Der Rest ist Geschichte
46 min read2864 min audioDer Deutschlandfunk-Podcast "Der Rest ist Geschichte" widmet sich in der Folge "Lange her, aber nicht vorbei: Der Stalin-Kult in Putin-Russland" der Rückkehr von Josef Stalin ins kollektive Gedächtnis Russlands. Moderator Jörg Biesler spricht mit der Historikerin Irina Scherbakowa und dem Osteuropa-Experten Jörg Baberowski über Ursprung, Größe und Bedeutung des neuen Stalin-Kults.
### 1. Stalin sei heute kein Mensch, sondern ein Symbol verlorener imperialer Größe
Baberowski betont, Stalin werde in Russland nicht als reale historische Figur verehrt, sondern als "Symbol für verloren gegangene imperiale Macht" und als "Repräsentant des Sieges über Hitler-Deutschland". Diese Verehrung sei "nicht mit der Bewunderung des Terrors verbunden", sondern diene als Projektionsfläche für Sehnsüchte nach Ordnung und nationaler Stärke.
### 2. Die Rehabilitierung Stalins folge einem politischen Kalkül Putins
Sowohl Baberowski als auch Scherbakowa deuten an, dass die Wiederbelebung des Stalin-Kults kein Zufall sei. Putin nutze die Figur geschickt, um "sein Regime zu stabilisieren" und eine "mythologische Vergangenheit" zu konstruieren. Die Rückkehr Stalins erfolge parallel zur Außenpolitik: "mit dem Kampf gegen den Faschismus, mit dem Kampf gegen die NATO, gegen die Einkreisung Russlands".
### 3. Die kurze Phase der Entstalinisierung in den 1990er Jahren sei gescheitert
Scherbakowa erinnert sich, dass es nach der Perestroika einen kurzen Konsens gegeben habe, Stalin sei ein Verbrecher gewesen. Diese Phase sei aber "sehr kurz" gewesen und habe sich als "Täuschung" erwiesen. Die Schwierigkeit, den eigenen Lebensort als "verbrecherischen Staat" anzuerkennen, habe viele Menschen zurück in die Arme nostalgischer Großmachtfantasien getrieben.
### 4. Stalin habe sich früh als gewaltbereiter Pragmatiker profiliert
Baberowski zeichnet den Werdegang des jungen Dschugaschwili nach: vom Priesterseminar-Abbrecher zum Bankräuber, der sich 1912 "den Stählerne" nenne. Erst durch die Revolution und den Bürgerkrieg habe sich aus dem "Taugenichts und Gewaltverbrecher" ein Organisator entwickelt, der "die Hand nicht zittert" und "die Dinge macht, die andere nicht machen wollen".

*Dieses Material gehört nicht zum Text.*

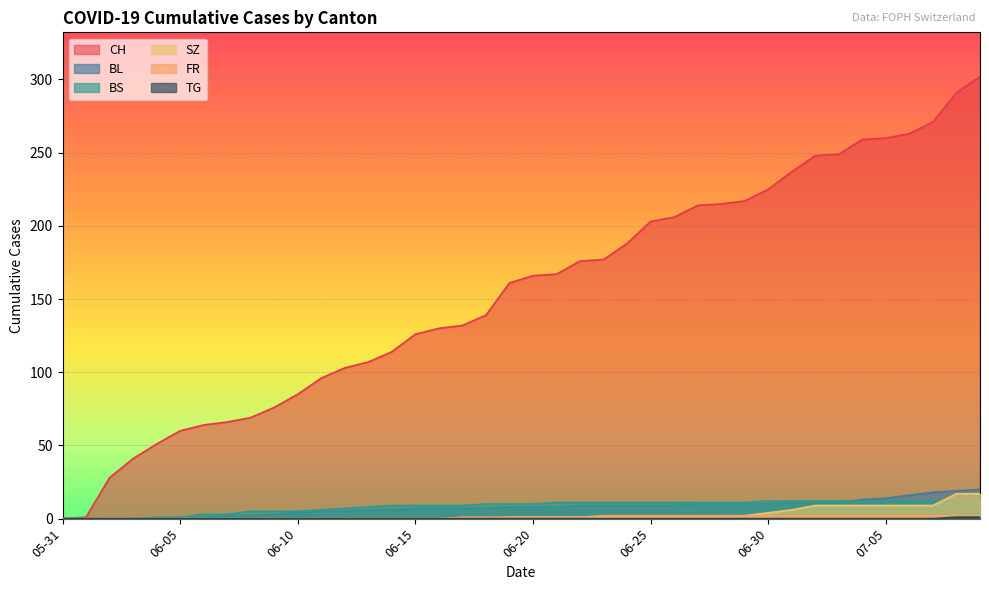

Which series has the largest total across all categories?

CH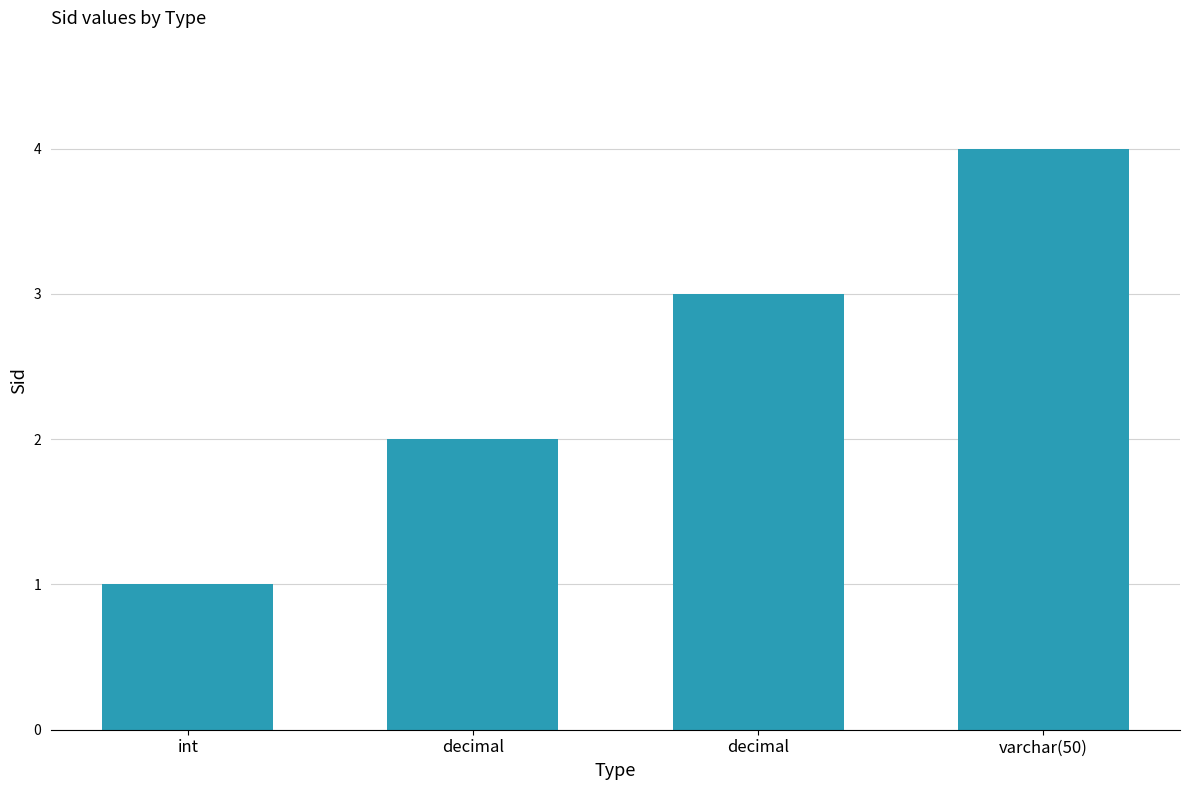

List the labels in order of value, largest first.

varchar(50), decimal, decimal, int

### 5. Die Stalinsche Gewalt sei nicht ideologisch, sondern machttechnisch motiviert gewesen
In den Archiven fänden sich keine ideologischen Überzeugungen, sondern "Gewalttechniken" und "Herrschafts- und Machttechniken". Stalin habe "alle Terrorbefehle" schriftlich hinterlassen und mit "blauem Buntstift" Menschen "aus dem Leben befördert". Die Ideologie diene lediglich als Rechtfertigung für bereits vollzogene Gewalt.
### 6. Der Stalinismus sei eine besondere Form von Herrschaft mit Vernichtungsqualität
Baberowski grenzt den Stalinismus scharf von anderen kommunistischen Systemen ab. Kennzeichnend sei "Massenterror in jeder Hinsicht" und die "Atomisierung der Gesellschaft" durch Furcht und Schrecken. Diese Form entgrenzter Gewalt finde sich nur noch in Maos China und Pol Pots Kambodscha wieder.
## Einordnung
Die Folge zeigt journalistische Professionalität: komplexe historische Zusammenhänge werden klar strukturiert, Experten kommen ausreichend zu Wort, und es fehlen die üblichen Unterhaltungsrequisiten. Besonders bemerkenswert ist die differenzierte Darstellung: Weder wird Stalin zum reinen Monster erklärt, noch werden die Gründe für seine Verehrung einfach abgetan. Die Historiker erklären die Rückkehr des Stalin-Kults als Resultat post-sowjetischer Krisenerfahrungen und putinischer Machtstrategie, ohne dabei die Verantwortung der Bevölkerung auszublenden. Kritisch bleibt, dass die Perspektive russischer Stalin-Anhänger kaum vorkommt – die Rede bleibt überwiegend auf die westdeutsche Expertensicht beschränkt. Die Verbindung zum Ukraine-Krieg wird zwar angedeutet, aber nicht vertieft. Insgesamt liefert der Podcast eine fundierte Einführung in ein brisantes Thema, ohne zu belehren oder zu vereinfachen.
Hörempfehlung: Wer verstehen will, warum ein Massenmörder heute wieder als Held gefeiert wird, bekommt hier eine kluge, faktenreiche Analyse ohne Polemik.